Mama was gardening at the back of the house and I told her I just saw a giant bird. She saw it too and called it udene, which means vulture in Igbo. She also noted that it symbolizes bad luck. I said what, then why is it flying by our house. She noted not necessarily bad luck to us, but that it must be sensing something amiss around, like the carcass of something dead and it waiting patiently to perch low to grab it’s reward (I was right afterall). We never saw the bird again and so it’s hard to fathom whether it got what it wanted.
The researcher in me searched the literature to get a better sense of the bird alongside what our mama just told me. Sure enough the symbolisms of the bird are just as vast.
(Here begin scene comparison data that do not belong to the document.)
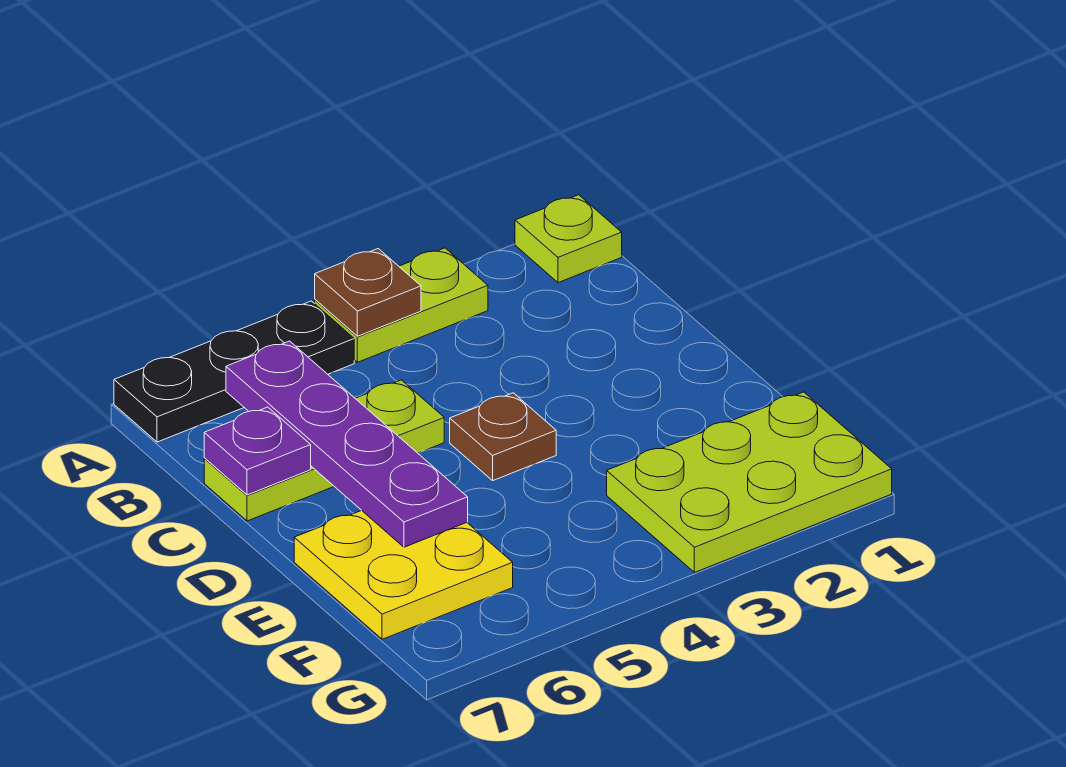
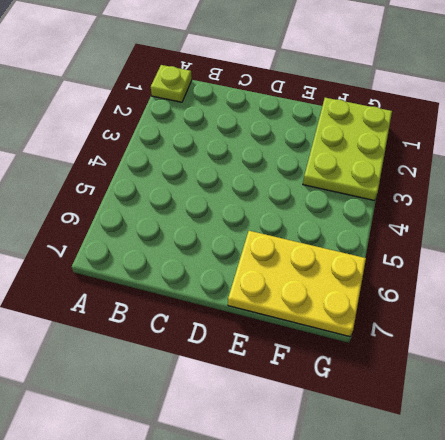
yellow plate E6:G7 level 1 -> yellow plate E6:F7 level 1
none -> lime plate A3:A4 level 1
none -> black plate A5:A7 level 1

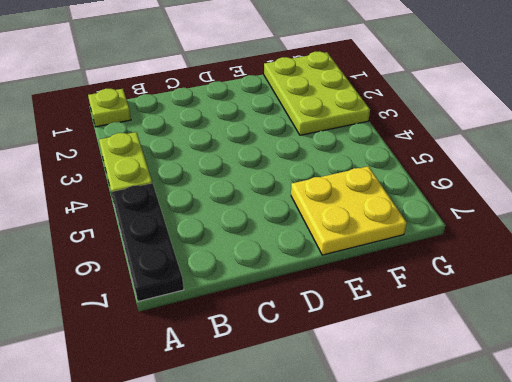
none -> lime plate C5:C7 level 1
none -> brown plate D4 level 1

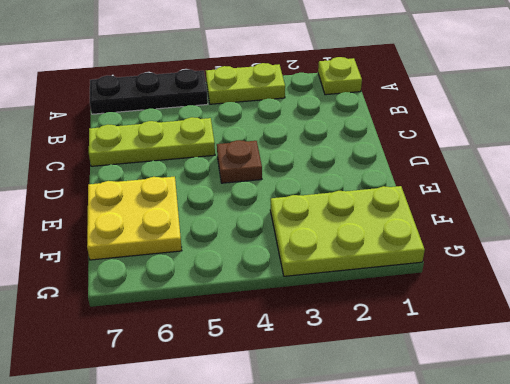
none -> brown plate A4 level 2
none -> purple plate B6:E6 level 2

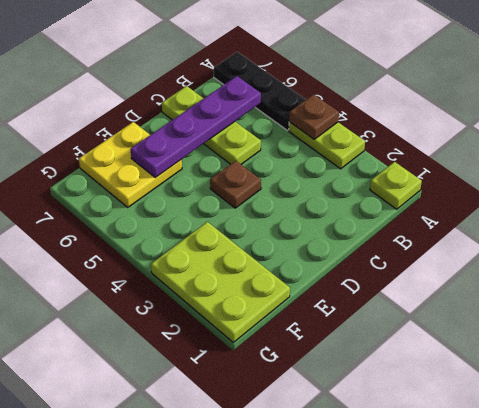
none -> purple plate C7 level 2

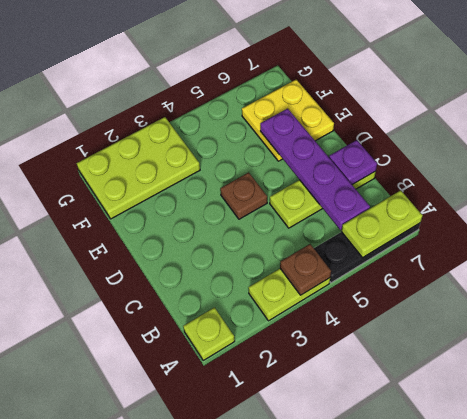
lime plate A6:A7 level 2 -> none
Not only is a vulture known for its resourcefulness, but it’s also the most patient bird you will come across. They are the kings of finding things useful to them and when they do, even when it’s within their reach, the patiently wait for the right moment to grab their reward. That’s when it dawned on me. In life, seek things that will be useful to you and even when they seem within reach, still patiently wait for the right moment to take them. For what belongs to you will never pass you by. It’s an Igbo proverb too.
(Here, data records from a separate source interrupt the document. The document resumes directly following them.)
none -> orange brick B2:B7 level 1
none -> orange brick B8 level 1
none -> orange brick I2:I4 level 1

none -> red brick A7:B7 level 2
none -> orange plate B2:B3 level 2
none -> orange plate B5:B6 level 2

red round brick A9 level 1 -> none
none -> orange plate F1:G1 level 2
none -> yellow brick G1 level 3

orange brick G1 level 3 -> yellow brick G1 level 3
That and if no vulture is seen after an offering has been made to the gods, then something serious must have happened in the land of the spirits. The vulture is also a courier. According to my cherished Enuani book of proverbs, the vulture is expected to descend and carry the sacrifice to the spirits to whom the offering has been made. This August visitor by our home today can only mean that maybe all our sacrifices are not in vain and that even as things seem close, we must still patiently wait. It’s a tough one to understand as I know that being patient can be difficult for me but I’m listening. Thank you for the message and I’ll keep working on being as patient with my life dreams as the vulture. Keeping this here too for the right moment when this all makes sense.